ACTION ITEM. From the entries below, copy exactly the lines from the one that contains "Handled missing values" through the one that contains "PnL Over Time", both included, and only those.

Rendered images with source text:

☆ ☆ ☆ ☆

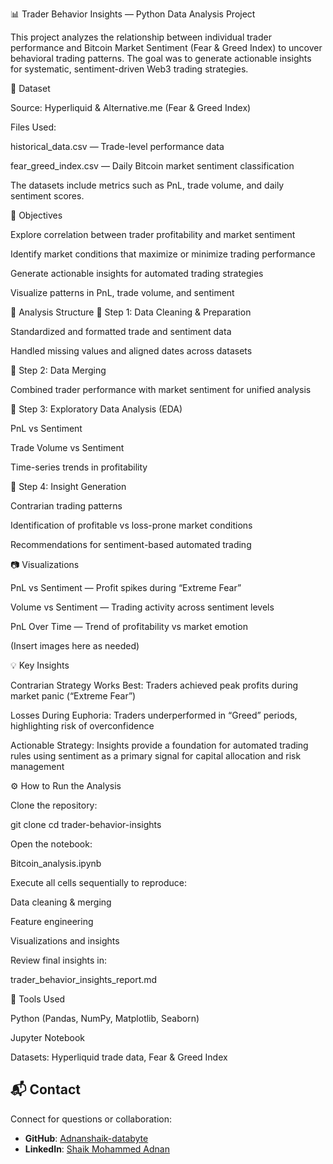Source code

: 📊 Trader Behavior Insights — Python Data Analysis Project

This project analyzes the relationship between individual trader performance and Bitcoin Market Sentiment (Fear & Greed Index) to uncover behavioral trading patterns. The goal was to generate actionable insights for systematic, sentiment-driven Web3 trading strategies.

📁 Dataset

Source: Hyperliquid & Alternative.me (Fear & Greed Index)

Files Used:

historical_data.csv — Trade-level performance data

fear_greed_index.csv — Daily Bitcoin market sentiment classification

The datasets include metrics such as PnL, trade volume, and daily sentiment scores.

🎯 Objectives

Explore correlation between trader profitability and market sentiment

Identify market conditions that maximize or minimize trading performance

Generate actionable insights for automated trading strategies

Visualize patterns in PnL, trade volume, and sentiment

📄 Analysis Structure
📍 Step 1: Data Cleaning & Preparation

Standardized and formatted trade and sentiment data

Handled missing values and aligned dates across datasets

📍 Step 2: Data Merging

Combined trader performance with market sentiment for unified analysis

📍 Step 3: Exploratory Data Analysis (EDA)

PnL vs Sentiment

Trade Volume vs Sentiment

Time-series trends in profitability

📍 Step 4: Insight Generation

Contrarian trading patterns

Identification of profitable vs loss-prone market conditions

Recommendations for sentiment-based automated trading

📷 Visualizations

PnL vs Sentiment — Profit spikes during “Extreme Fear”

Volume vs Sentiment — Trading activity across sentiment levels

PnL Over Time — Trend of profitability vs market emotion

(Insert images here as needed)

💡 Key Insights

Contrarian Strategy Works Best: Traders achieved peak profits during market panic (“Extreme Fear”)

Losses During Euphoria: Traders underperformed in “Greed” periods, highlighting risk of overconfidence

Actionable Strategy: Insights provide a foundation for automated trading rules using sentiment as a primary signal for capital allocation and risk management

⚙️ How to Run the Analysis

Clone the repository:

git clone <repository-link>
cd trader-behavior-insights


Open the notebook:

Bitcoin_analysis.ipynb


Execute all cells sequentially to reproduce:

Data cleaning & merging

Feature engineering

Visualizations and insights

Review final insights in:

trader_behavior_insights_report.md

📌 Tools Used

Python (Pandas, NumPy, Matplotlib, Seaborn)

Jupyter Notebook

Datasets: Hyperliquid trade data, Fear & Greed Index

## 📬 Contact

Connect for questions or collaboration:  

- **GitHub**: [Adnanshaik-databyte](https://github.com/Adnanshaik-databyte)  
- **LinkedIn**: [Shaik Mohammed Adnan](https://www.linkedin.com/in/mohammed-adnan-shaik-310092366/)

☆ ☆ ☆ ☆

COMPLETED EXERCISE.
Handled missing values and aligned dates across datasets

📍 Step 2: Data Merging

Combined trader performance with market sentiment for unified analysis

📍 Step 3: Exploratory Data Analysis (EDA)

PnL vs Sentiment

Trade Volume vs Sentiment

Time-series trends in profitability

📍 Step 4: Insight Generation

Contrarian trading patterns

Identification of profitable vs loss-prone market conditions

Recommendations for sentiment-based automated trading

📷 Visualizations

PnL vs Sentiment — Profit spikes during “Extreme Fear”

Volume vs Sentiment — Trading activity across sentiment levels

PnL Over Time — Trend of profitability vs market emotion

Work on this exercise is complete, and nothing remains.